B) Pull tests are the most common method. This requires a pull test scale ( spring
loaded scale graduated in ounces or pounds ) and various test fixtures. When
comparing test results, whether between different magnet manufacturers or an
in-house scheduled audit, it is imperative that the same procedure and apparatus
are used in each test. If a smaller ferrous test fixture is used than what was used in
the previous test, the results will differ greatly. The reason for this is the larger the
ferrous test fixture, more of the magnetic field will be absorbed, therefore,
producing higher test results.
Pull tests produce two end results- pulling power and holding power. Both of these
results are of equal importance. Pulling power relates to the "reachout" of the
magnetic field. Depending on the application, a magnet that has the power to draw
ferrous contaminants out of a product stream should have the ability to retain that
ferrous contaminant. Therefore in comparison the reachout would be more critical
than the holding power. Plate magnets typically fall into this category.

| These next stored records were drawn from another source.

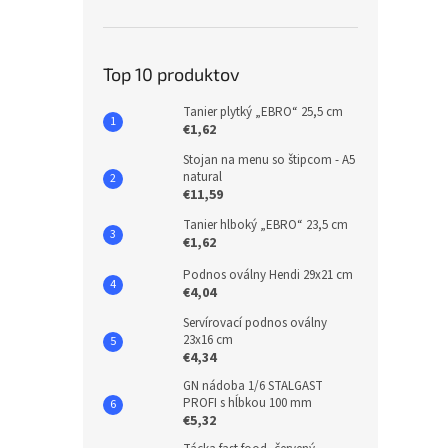
Top 10 produktov
Tanier plytký „EBRO“ 25,5 cm
€1,62
Stojan na menu so štipcom - A5
natural
€11,59
Tanier hlboký „EBRO“ 23,5 cm
€1,62
Podnos oválny Hendi 29x21 cm
€4,04
Servírovací podnos oválny
23x16 cm
€4,34
GN nádoba 1/6 STALGAST
PROFI s hĺbkou 100 mm
€5,32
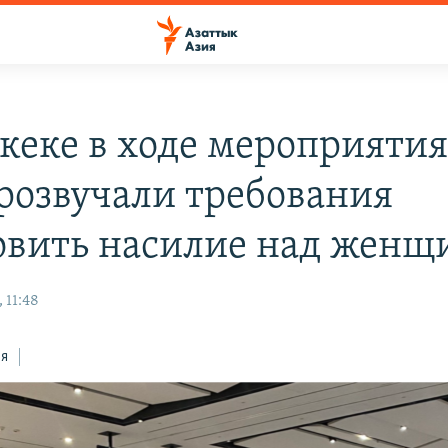
кеке в ходе мероприятия
прозвучали требования
овить насилие над жен
 11:48
ся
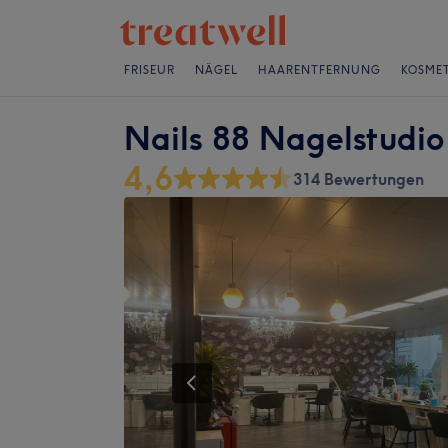
FRISEUR
NÄGEL
HAARENTFERNUNG
KOSMET
Nails 88 Nagelstudio
4,6
314 Bewertungen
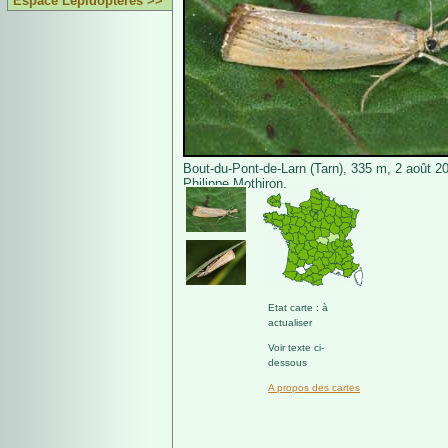
Espace Lépidoptères >>
Bout-du-Pont-de-Larn (Tarn), 335 m, 2 août 2
Philippe Mothiron.
Etat carte : à
actualiser
Voir texte ci-
dessous
A propos des cartes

Holding power relates to the breakaway force required to remove the ferrous test
fixture from the working surface of the magnet. Grates and drawer type magnets
typically have 1" diameter magnetic tubes mounted on 2" centers. Quite often there
are two or more rows of staggered tubes. While reachout is still important, it is more
critical to the performance of the separator that it have the maximum achievable
holding power. The staggered configuration of the magnetic tubes causes the product
to cascade over one row of tubes and fall directly below on top of the following row
of tubes. This ensures the weakly magnetic particles will be captured and retained
and not return to the cleaned product.